> **Textauszug**:

▼▼▼

Beschreibung
Sie wollen in Izmir einen Teppich kaufen? Oder einen Döner? Sie kennen das Wunderwort 'ayip' nicht? Dann sollten Sie diese Gebrauchsanweisung lesen: Sie verrät Ihnen nicht nur die Feinheiten türkischer Umgangsformen, sondern auch einiges über die Sch...Sie wollen in Izmir einen Teppich kaufen? Oder einen Döner? Sie kennen das Wunderwort 'ayip' nicht? Dann sollten Sie diese Gebrauchsanweisung lesen: Sie verrät Ihnen nicht nur die Feinheiten türkischer Umgangsformen, sondern auch einiges über die Schamgrenzen im Hamam oder weshalb Mustafa Kemal Atatürks Konterfei dem Besucher aus jeder Fischbude entgegenlächelt. Iris Alanyali weiß, was ihre Landsleute umtreibt - sie berichtet von türkischen Hochzeiten und wundersam wirkendem Honig, von verträumten Buchten an der Schwarzmeerküste und dem Sündenpfuhl von Antalya. Von Istanbul, der Schönen, und Izmir, der Hässlichen. Von dem langen Weg nach Europa und den Protesten im Gezi-Park. Und von Großmüttern, die am Bosporus nach wie vor das Sagen haben.
Iris Alanyali, geboren 1969 in Sindelfingen, bereist die Türkei, seit sie ein halbes Jahr alt ist und ihr Vater sie den nassen Küssen der Verwandtschaft aussetzte. Sie arbeitet als freie Journalistin und Buchautorin und pendelt zwischen Berlin und Pennsylvania, wo sie mit ihrem Mann und den beiden Söhnen lebt.

▲▲▲

(Gespeicherte Datensatzeinträge)
▼▼▼

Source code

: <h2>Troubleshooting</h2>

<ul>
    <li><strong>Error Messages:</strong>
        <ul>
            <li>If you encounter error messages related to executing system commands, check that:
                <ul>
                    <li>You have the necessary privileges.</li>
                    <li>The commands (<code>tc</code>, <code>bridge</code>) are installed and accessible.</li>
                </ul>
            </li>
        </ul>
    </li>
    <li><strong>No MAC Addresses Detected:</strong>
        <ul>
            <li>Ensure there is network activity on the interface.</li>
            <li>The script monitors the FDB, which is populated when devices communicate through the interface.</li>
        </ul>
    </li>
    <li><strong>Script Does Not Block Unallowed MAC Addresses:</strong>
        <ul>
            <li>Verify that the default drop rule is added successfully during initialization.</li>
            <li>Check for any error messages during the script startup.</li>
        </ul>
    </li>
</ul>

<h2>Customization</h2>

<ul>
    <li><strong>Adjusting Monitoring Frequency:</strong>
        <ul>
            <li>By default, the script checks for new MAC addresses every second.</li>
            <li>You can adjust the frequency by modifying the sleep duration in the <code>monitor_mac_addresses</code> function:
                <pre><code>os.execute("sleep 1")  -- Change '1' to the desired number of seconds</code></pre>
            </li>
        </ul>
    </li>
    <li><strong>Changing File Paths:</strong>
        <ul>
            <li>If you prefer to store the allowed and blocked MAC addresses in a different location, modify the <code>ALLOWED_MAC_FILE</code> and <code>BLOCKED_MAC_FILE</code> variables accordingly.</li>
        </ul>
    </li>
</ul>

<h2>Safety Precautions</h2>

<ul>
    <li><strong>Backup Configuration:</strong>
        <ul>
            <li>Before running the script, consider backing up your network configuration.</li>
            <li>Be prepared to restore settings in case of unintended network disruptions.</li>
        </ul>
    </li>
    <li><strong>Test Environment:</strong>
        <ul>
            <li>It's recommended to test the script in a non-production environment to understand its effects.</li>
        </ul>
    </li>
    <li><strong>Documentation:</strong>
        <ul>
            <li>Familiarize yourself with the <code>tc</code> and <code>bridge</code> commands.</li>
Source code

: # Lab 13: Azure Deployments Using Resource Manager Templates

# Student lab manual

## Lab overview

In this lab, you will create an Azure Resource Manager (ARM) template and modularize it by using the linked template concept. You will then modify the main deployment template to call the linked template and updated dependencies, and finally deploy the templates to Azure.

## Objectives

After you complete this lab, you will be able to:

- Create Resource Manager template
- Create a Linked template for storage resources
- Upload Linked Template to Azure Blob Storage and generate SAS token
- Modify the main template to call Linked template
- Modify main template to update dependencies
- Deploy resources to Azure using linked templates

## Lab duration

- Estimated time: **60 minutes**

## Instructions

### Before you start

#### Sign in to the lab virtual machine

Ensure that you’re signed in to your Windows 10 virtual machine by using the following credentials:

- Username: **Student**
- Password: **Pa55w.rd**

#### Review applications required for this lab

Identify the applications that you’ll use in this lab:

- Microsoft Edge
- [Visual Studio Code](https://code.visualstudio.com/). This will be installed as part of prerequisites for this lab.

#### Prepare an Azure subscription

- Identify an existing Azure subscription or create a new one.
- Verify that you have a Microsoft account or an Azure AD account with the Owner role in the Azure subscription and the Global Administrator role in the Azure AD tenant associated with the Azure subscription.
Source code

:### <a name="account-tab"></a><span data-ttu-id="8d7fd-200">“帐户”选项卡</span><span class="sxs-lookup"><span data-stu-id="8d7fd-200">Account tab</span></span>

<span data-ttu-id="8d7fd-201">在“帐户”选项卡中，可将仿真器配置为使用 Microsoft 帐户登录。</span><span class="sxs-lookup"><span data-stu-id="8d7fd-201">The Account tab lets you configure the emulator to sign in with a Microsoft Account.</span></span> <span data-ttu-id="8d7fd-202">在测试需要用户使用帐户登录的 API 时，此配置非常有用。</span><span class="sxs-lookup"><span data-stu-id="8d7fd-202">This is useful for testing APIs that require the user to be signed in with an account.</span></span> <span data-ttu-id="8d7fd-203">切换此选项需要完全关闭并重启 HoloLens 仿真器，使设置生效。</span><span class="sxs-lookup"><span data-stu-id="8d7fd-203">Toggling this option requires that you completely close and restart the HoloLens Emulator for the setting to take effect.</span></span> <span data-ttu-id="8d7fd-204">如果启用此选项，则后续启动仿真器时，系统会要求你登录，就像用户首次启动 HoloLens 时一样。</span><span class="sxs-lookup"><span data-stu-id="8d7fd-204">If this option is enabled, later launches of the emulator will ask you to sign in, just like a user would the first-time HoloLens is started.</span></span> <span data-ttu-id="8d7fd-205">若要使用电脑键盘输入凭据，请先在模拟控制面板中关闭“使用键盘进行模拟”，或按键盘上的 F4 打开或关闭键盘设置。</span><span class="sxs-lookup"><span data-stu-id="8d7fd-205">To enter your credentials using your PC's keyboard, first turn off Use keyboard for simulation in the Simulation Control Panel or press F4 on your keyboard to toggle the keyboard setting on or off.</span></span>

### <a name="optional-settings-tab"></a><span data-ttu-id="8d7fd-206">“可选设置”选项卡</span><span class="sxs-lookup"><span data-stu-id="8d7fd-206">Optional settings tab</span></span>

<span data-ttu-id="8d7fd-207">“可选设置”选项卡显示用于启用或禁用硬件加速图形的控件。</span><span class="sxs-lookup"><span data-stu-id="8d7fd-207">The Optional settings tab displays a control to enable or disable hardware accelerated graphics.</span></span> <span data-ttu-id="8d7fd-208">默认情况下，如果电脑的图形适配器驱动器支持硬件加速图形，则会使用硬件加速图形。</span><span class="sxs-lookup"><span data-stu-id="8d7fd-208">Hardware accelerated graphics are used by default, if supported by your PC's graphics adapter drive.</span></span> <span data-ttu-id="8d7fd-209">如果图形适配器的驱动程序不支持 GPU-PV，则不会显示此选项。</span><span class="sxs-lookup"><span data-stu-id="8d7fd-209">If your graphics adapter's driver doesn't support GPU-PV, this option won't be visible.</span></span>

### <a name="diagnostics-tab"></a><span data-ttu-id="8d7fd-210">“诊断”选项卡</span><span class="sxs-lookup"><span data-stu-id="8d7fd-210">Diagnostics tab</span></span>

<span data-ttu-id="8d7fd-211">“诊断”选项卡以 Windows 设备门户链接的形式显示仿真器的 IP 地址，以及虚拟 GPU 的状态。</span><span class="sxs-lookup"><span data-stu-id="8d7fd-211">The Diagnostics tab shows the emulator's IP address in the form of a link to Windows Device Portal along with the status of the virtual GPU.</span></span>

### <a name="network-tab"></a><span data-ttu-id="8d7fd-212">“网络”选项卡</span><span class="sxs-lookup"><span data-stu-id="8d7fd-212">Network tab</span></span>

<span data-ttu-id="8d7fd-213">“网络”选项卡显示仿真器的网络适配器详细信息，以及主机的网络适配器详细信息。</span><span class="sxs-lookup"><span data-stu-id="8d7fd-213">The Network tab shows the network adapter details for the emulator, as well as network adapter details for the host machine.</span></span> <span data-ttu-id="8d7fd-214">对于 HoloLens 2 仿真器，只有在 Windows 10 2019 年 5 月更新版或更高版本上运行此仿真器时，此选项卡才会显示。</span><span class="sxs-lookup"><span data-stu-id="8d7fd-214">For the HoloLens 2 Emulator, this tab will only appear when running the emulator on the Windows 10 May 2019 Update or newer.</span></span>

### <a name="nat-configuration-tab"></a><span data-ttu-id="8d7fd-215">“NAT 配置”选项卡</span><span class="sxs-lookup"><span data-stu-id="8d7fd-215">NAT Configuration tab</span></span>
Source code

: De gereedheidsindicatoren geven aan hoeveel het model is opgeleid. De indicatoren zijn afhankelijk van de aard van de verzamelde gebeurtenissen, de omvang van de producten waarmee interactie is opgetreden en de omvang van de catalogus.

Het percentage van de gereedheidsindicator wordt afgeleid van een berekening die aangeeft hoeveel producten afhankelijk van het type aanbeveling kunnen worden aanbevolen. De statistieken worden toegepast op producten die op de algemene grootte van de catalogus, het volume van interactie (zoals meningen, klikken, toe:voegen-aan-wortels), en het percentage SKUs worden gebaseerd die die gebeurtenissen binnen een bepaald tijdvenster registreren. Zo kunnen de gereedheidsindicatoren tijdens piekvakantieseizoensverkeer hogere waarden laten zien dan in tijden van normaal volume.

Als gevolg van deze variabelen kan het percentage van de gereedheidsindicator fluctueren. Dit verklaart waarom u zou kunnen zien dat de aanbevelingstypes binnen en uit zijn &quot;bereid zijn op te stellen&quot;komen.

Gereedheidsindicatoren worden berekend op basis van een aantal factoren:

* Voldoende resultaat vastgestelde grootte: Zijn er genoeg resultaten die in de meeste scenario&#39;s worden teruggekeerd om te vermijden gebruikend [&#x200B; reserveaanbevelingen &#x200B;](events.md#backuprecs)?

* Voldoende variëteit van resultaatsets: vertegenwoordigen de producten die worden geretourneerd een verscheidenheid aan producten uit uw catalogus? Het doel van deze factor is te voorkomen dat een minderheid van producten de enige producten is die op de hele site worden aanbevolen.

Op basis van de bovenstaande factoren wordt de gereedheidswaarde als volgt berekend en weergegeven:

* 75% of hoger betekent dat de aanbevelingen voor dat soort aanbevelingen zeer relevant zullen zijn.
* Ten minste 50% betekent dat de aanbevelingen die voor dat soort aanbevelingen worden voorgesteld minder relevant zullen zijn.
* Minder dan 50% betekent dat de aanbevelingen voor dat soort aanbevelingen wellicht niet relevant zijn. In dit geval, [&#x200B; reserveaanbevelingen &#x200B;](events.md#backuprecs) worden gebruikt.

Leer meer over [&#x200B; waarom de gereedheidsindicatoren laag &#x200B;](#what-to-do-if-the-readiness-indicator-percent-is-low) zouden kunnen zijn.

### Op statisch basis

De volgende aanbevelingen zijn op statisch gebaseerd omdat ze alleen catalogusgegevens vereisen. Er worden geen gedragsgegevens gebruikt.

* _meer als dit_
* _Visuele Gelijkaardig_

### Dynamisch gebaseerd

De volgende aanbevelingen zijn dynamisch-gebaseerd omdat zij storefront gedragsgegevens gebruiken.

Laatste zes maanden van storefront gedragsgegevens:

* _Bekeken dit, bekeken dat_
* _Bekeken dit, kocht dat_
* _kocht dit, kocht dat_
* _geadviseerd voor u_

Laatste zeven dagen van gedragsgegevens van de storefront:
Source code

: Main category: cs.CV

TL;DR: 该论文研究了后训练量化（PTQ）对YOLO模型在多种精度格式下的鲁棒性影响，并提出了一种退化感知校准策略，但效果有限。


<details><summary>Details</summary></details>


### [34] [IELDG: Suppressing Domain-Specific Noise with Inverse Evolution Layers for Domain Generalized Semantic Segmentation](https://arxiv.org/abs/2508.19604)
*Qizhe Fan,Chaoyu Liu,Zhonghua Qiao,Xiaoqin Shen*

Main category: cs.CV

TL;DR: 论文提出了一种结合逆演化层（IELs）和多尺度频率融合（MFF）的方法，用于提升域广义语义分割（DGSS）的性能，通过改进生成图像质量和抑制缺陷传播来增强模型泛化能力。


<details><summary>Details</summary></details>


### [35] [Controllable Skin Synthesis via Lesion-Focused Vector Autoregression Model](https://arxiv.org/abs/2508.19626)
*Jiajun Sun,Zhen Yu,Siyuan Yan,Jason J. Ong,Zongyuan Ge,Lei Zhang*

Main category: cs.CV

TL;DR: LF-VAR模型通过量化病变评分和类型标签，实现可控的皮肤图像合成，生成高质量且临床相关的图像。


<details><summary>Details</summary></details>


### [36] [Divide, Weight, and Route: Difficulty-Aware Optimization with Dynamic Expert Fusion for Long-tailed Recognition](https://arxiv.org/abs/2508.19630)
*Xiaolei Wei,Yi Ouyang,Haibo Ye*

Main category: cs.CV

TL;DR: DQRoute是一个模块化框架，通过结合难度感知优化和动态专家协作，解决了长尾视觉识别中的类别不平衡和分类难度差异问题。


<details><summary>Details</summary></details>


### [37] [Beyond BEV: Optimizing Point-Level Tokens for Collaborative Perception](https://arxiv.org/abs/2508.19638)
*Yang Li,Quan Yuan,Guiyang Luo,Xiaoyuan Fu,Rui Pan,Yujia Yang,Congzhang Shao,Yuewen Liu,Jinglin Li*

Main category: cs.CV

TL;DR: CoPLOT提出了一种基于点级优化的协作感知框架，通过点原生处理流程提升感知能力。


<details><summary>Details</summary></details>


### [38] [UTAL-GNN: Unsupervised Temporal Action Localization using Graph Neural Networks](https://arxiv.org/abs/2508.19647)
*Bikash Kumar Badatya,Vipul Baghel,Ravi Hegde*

▲▲▲

> **Aufgabe**: Gib aus der Buchbeschreibung über die Türkei den Abschnitt wortgetreu wieder, der mit den Worten „Iris Alanyali, geboren“ einsetzt und mit „beiden Söhnen lebt.“ schließt.

> **Lösung zur Aufgabe**:
Iris Alanyali, geboren 1969 in Sindelfingen, bereist die Türkei, seit sie ein halbes Jahr alt ist und ihr Vater sie den nassen Küssen der Verwandtschaft aussetzte. Sie arbeitet als freie Journalistin und Buchautorin und pendelt zwischen Berlin und Pennsylvania, wo sie mit ihrem Mann und den beiden Söhnen lebt.